Significance: Cayley was the first to conceive and publish the modern idea of the airplane: namely, the concept that an airplane should consist of one or more fixed wings, a fuselage, and a tail. He also designed and flew model gliders complete with control surfaces, was the first scientist to perform detailed tests of lift and drag as a function of angle of attack, and championed powered airplanes during the age of balloons.
George Cayley was born in Yorkshire, England in 1773 to a wealthy landowning family of noble lineage. He was privately tutored, with emphases on the scientific and mechanical arts, at which he excelled.
Although his official duties revolved around the administration of Brompton Hall, his baronial estate, Cayley applied his inquisitive mind to a wide range of practical issues affecting early nineteenth century English society. He devised a hot-air engine in 1799, more than a decade before the engine built by the Reverend Robert Stirling, whose name has since been attached to the concept. He directed the Polytechnic Institution in Regent Street, London, from its inception in 1839 to showcase technical achievements. He contributed improvements to railway carriage safety during the fledgling years of the railroad industry. He carried out experiments on ballistics and airships. He also invented several versions of an articulated mechanical hand to replace a lost limb.
Despite these many and varied achievements, Cayley is chiefly commemorated as the father of aerial navigation, a title first bestowed on him by the unsuccessful airplane designer William S. Henson, in an 1846 letter to Cayley. The appellation has since been reinforced by the discovery and publication in 1933 of Cayley’s experimental notebooks, which along with his published writings, convey a sound knowledge of the dynamics of heavier-than-air flight almost a century before the Wright brothers applied themselves to the topic.

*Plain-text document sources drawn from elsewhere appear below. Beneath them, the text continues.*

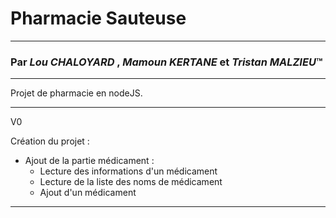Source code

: # Pharmacie Sauteuse
---
### Par *Lou CHALOYARD* , *Mamoun KERTANE* et *Tristan MALZIEU*™
---

Projet de pharmacie en nodeJS.

----
V0 

Création du projet :
- Ajout de la partie médicament :
  - Lecture des informations d'un médicament 
  - Lecture de la liste des noms de médicament
  - Ajout d'un médicament

---

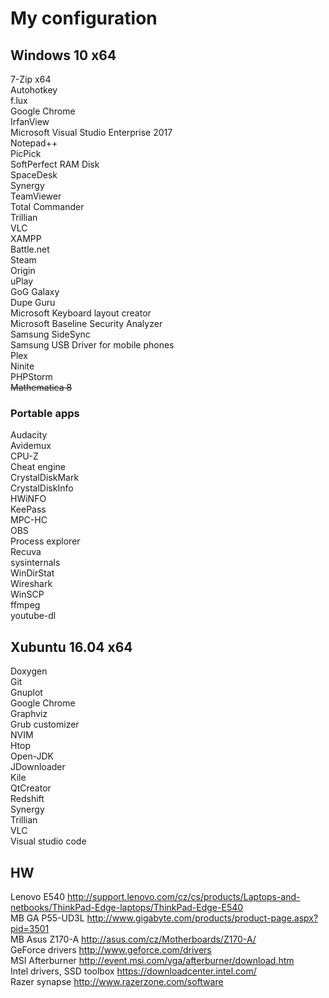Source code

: # My configuration
## Windows 10 x64
7-Zip x64  
Autohotkey  
f.lux  
Google Chrome  
IrfanView  
Microsoft Visual Studio Enterprise 2017  
Notepad++  
PicPick  
SoftPerfect RAM Disk  
SpaceDesk  
Synergy  
TeamViewer  
Total Commander  
Trillian  
VLC  
XAMPP  
Battle.net  
Steam  
Origin  
uPlay  
GoG Galaxy  
Dupe Guru  
Microsoft Keyboard layout creator  
Microsoft Baseline Security Analyzer  
Samsung SideSync  
Samsung USB Driver for mobile phones  
Plex  
Ninite  
PHPStorm  
~~Mathematica 8~~  

### Portable apps
Audacity  
Avidemux  
CPU-Z  
Cheat engine  
CrystalDiskMark  
CrystalDiskInfo  
HWiNFO  
KeePass  
MPC-HC  
OBS  
Process explorer  
Recuva  
sysinternals  
WinDirStat  
Wireshark  
WinSCP  
ffmpeg  
youtube-dl  
  
## Xubuntu 16.04 x64
Doxygen  
Git  
Gnuplot  
Google Chrome  
Graphviz  
Grub customizer  
NVIM  
Htop  
Open-JDK  
JDownloader  
Kile  
QtCreator  
Redshift  
Synergy  
Trillian  
VLC  
Visual studio code

## HW
Lenovo E540 http://support.lenovo.com/cz/cs/products/Laptops-and-netbooks/ThinkPad-Edge-laptops/ThinkPad-Edge-E540  
MB GA P55-UD3L http://www.gigabyte.com/products/product-page.aspx?pid=3501  
MB Asus Z170-A http://asus.com/cz/Motherboards/Z170-A/  
GeForce drivers http://www.geforce.com/drivers  
MSI Afterburner http://event.msi.com/vga/afterburner/download.htm  
Intel drivers, SSD toolbox https://downloadcenter.intel.com/  
Razer synapse http://www.razerzone.com/software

As early as 1799, Cayley had engraved on a small disk the force balance on a rudimentary aircraft. By 1804, he was performing whirling-arm experiments on the lift and drag characteristics of thin plates at low angles of attack and had noted the benefits of camber. In 1809 and 1810, he published seminal articles in Nicholson’s Magazine that examined power requirements, structural issues, and aerodynamics for airplanes that could carry human passengers, given a sufficiently large lifting surface and a suitably light prime mover, or propulsion system. His sketchbooks show model vehicles with a movable rudder and tail, a variable center of gravity, and a dihedral angle for lateral stability.
Late in life, Cayley designed a remarkable vehicle that was described in an 1843 article in Mechanics’ Magazine. It featured airscrews for vertical liftoff that converted to flat planes for horizontal flight under the impetus of a propeller. In 1849, Cayley published the results of model glider experiments and by 1852 had designed a vehicle with a 500-square-foot lifting surface, weighing 300 pounds and capable of supporting a person on board. It appears that he did oversee some manned glider experiments on his estate in or around the same year. Active almost to the end of his life, Cayley died at home on December 15,1857, just short of his eighty-fourth birthday.